* _REQUIRED ACTION_
Show each line of the rows below that contains the string "pose". Case counts.

* _TASK DATA_
+ + +

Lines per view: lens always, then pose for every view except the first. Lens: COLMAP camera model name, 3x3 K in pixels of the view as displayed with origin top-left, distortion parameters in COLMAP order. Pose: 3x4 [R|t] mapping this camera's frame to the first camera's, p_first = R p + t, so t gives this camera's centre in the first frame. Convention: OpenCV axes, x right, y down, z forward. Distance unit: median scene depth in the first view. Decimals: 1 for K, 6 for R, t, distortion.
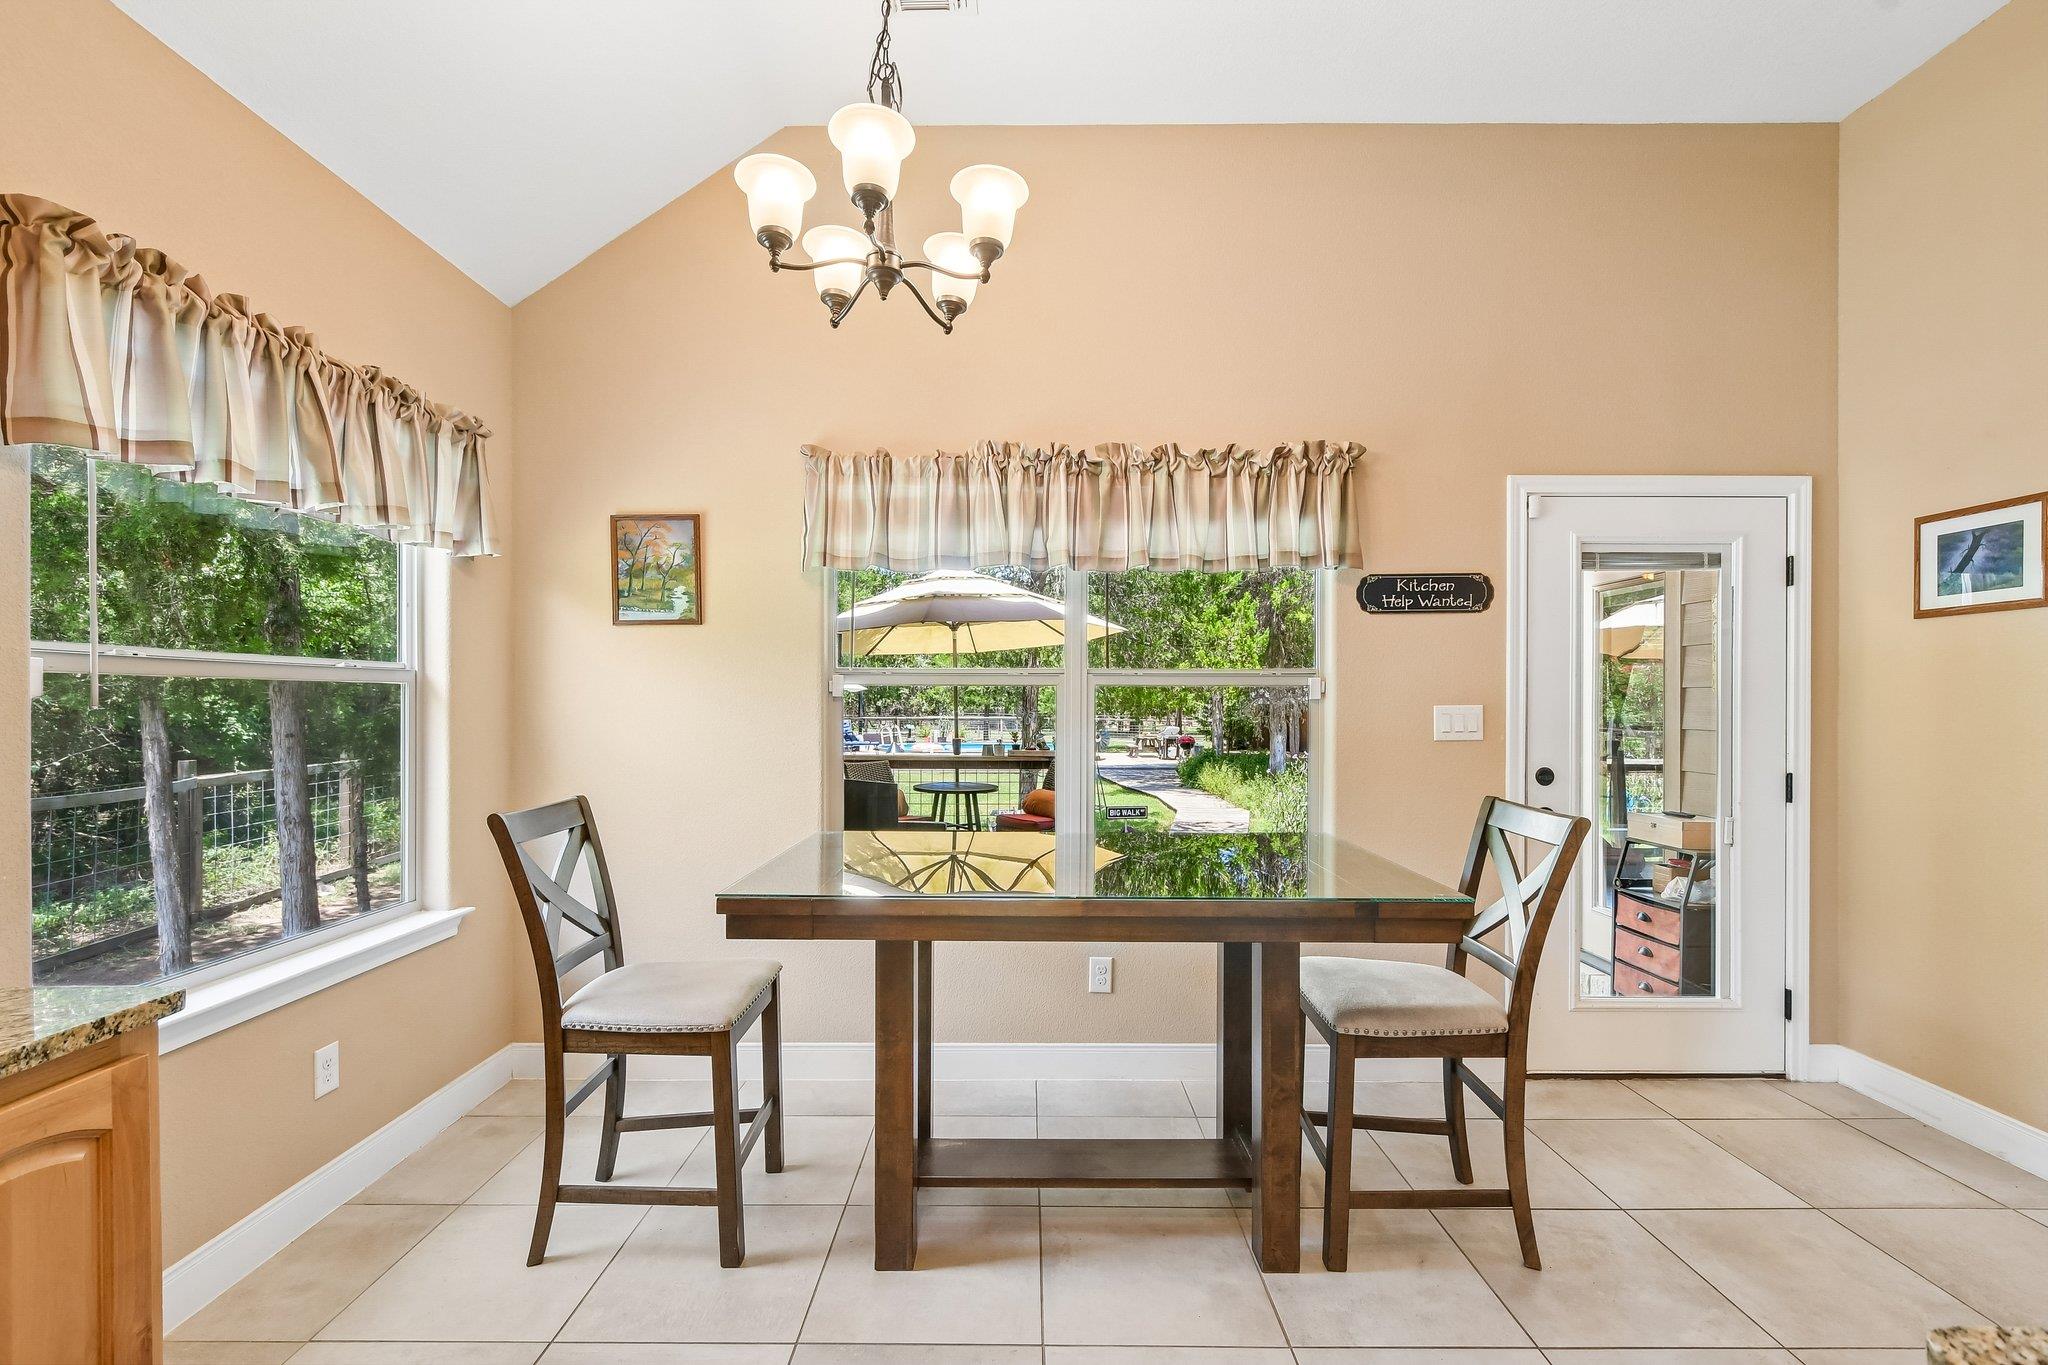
lens RADIAL K [[897.6, 0, 1021.6], [0, 897.6, 702.4], [0, 0, 1]] dist [0.004207, -0.005577]
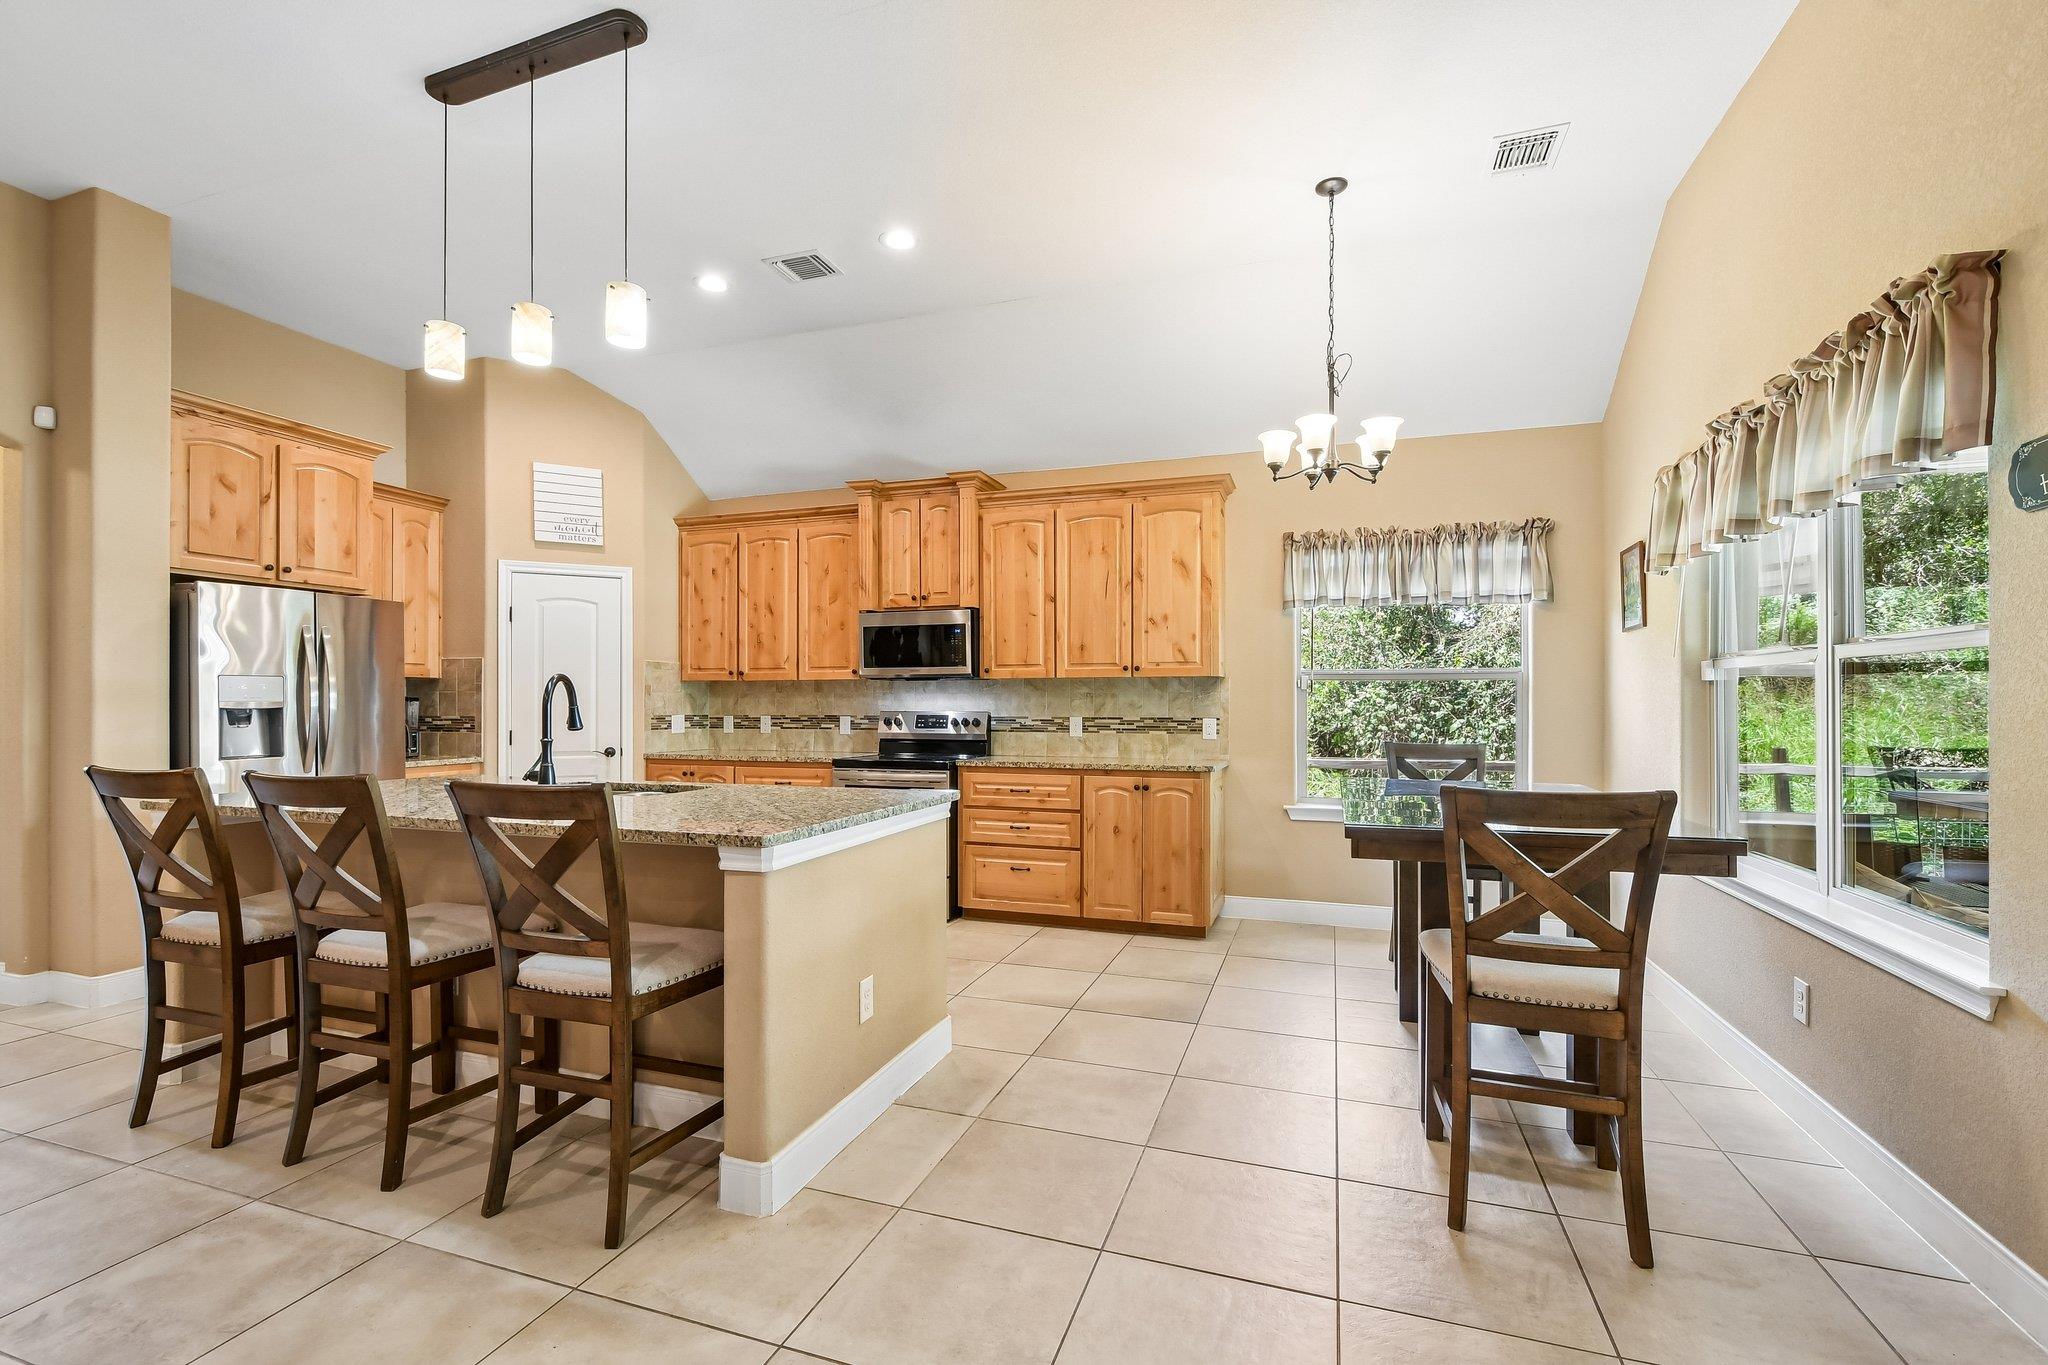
lens RADIAL K [[897.6, 0, 1021.6], [0, 897.6, 702.4], [0, 0, 1]] dist [0.004207, -0.005577]
pose [[-0.322550, -0.002478, -0.946549, 1.150586], [-0.003415, 0.999993, -0.001454, 0.025555], [0.946546, 0.002764, -0.322557, 0.586783]]
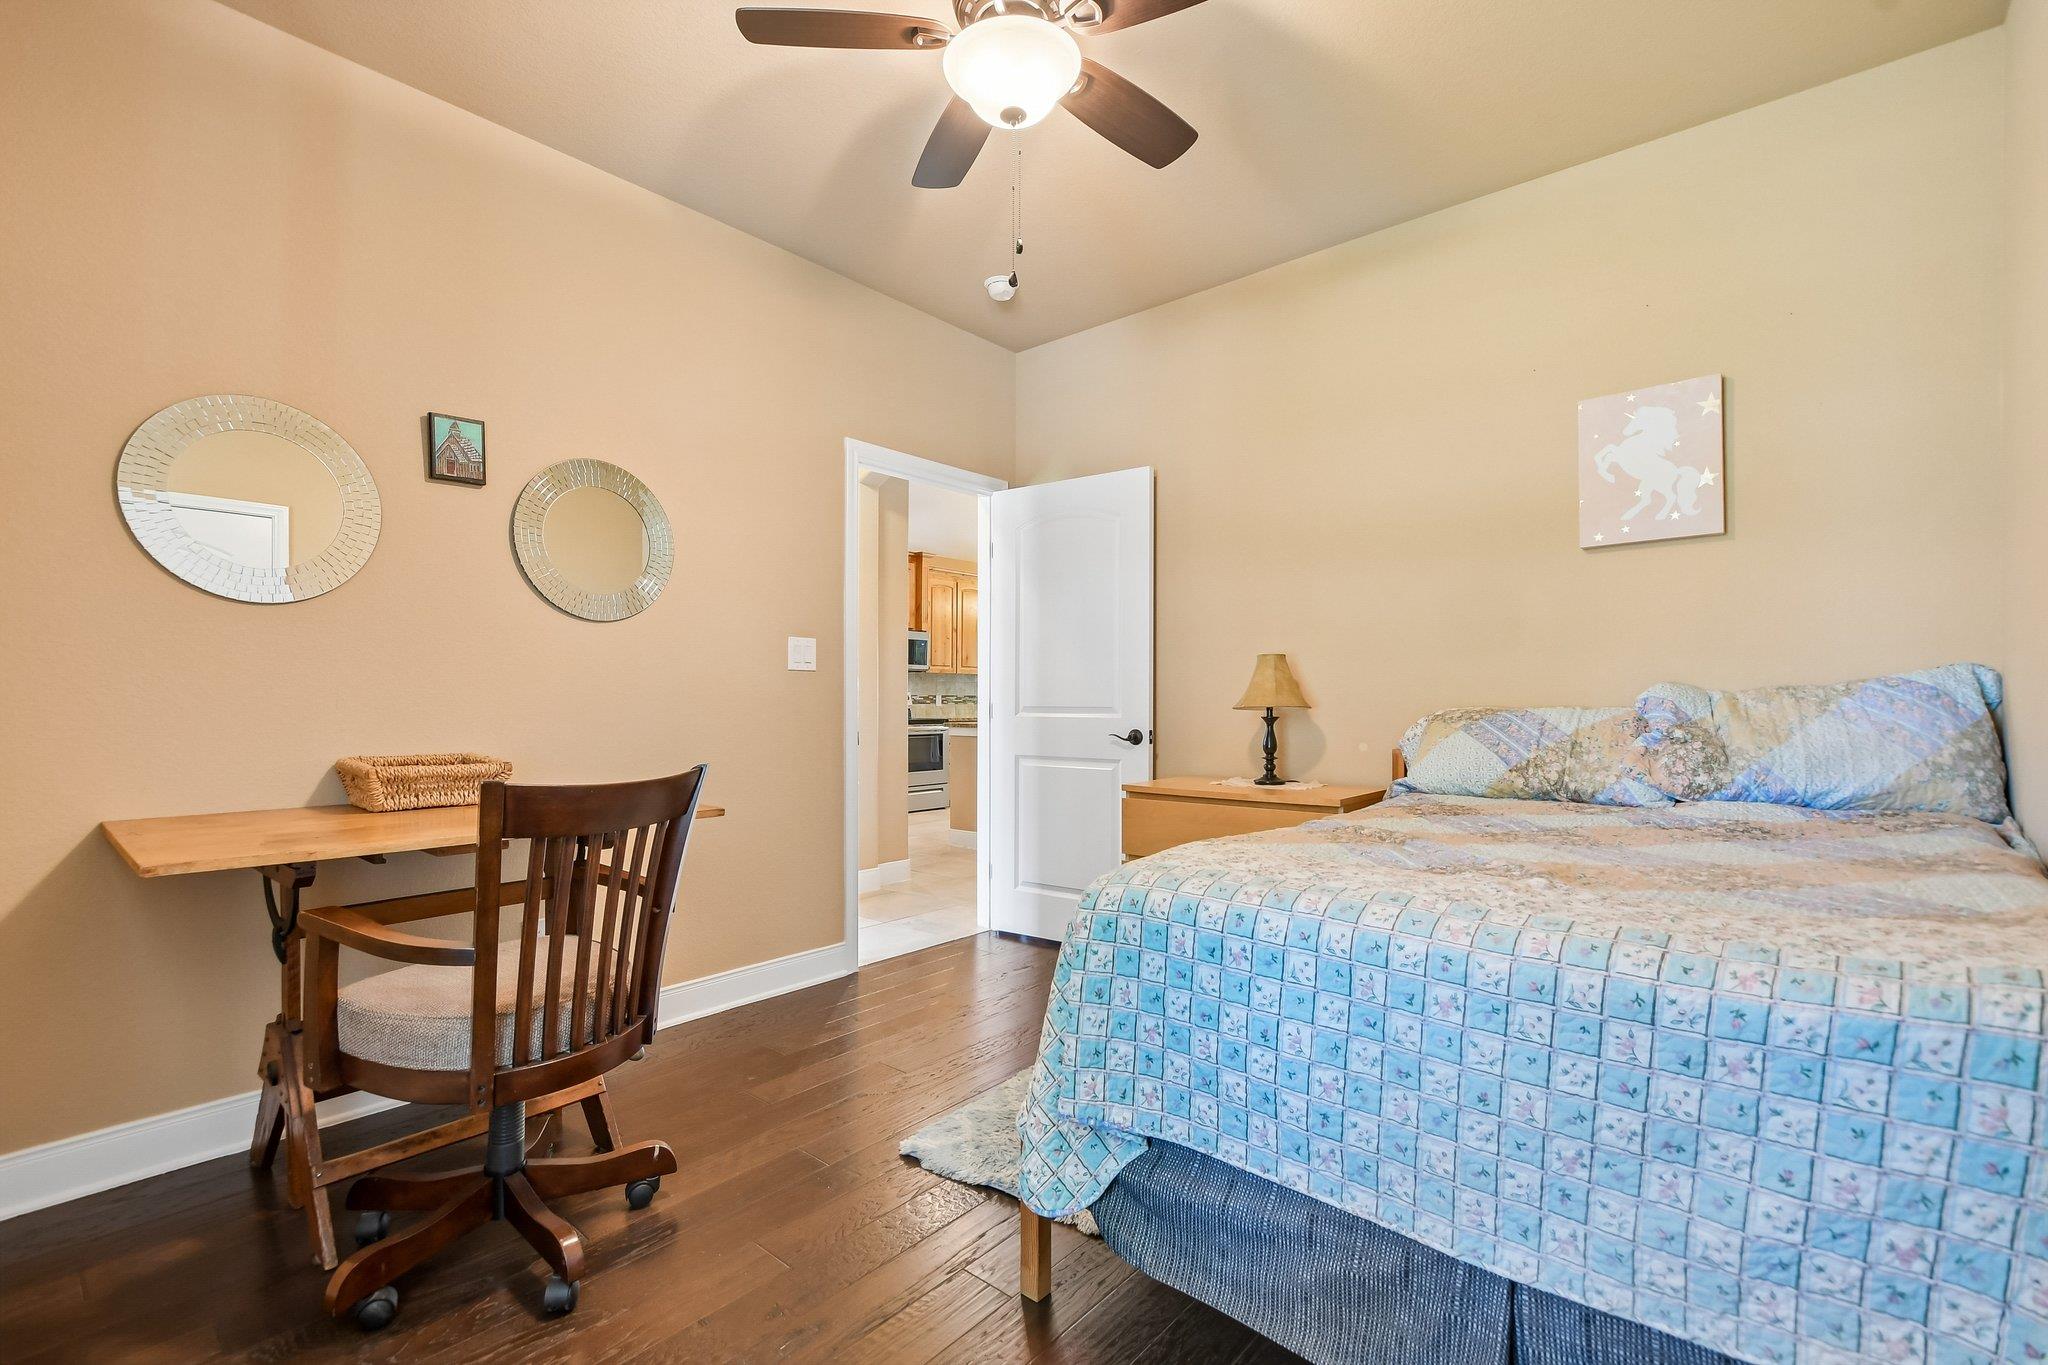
lens RADIAL K [[897.6, 0, 1021.6], [0, 897.6, 702.4], [0, 0, 1]] dist [0.004207, -0.005577]
pose [[0.766110, -0.004942, -0.642691, 1.719686], [0.000821, 0.999977, -0.006710, 0.099333], [0.642709, 0.004613, 0.766096, -2.170416]]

+ + +

* _TASK RESPONSE_
Lines per view: lens always, then pose for every view except the first. Lens: COLMAP camera model name, 3x3 K in pixels of the view as displayed with origin top-left, distortion parameters in COLMAP order. Pose: 3x4 [R|t] mapping this camera's frame to the first camera's, p_first = R p + t, so t gives this camera's centre in the first frame. Convention: OpenCV axes, x right, y down, z forward. Distance unit: median scene depth in the first view. Decimals: 1 for K, 6 for R, t, distortion.
pose [[-0.322550, -0.002478, -0.946549, 1.150586], [-0.003415, 0.999993, -0.001454, 0.025555], [0.946546, 0.002764, -0.322557, 0.586783]]
pose [[0.766110, -0.004942, -0.642691, 1.719686], [0.000821, 0.999977, -0.006710, 0.099333], [0.642709, 0.004613, 0.766096, -2.170416]]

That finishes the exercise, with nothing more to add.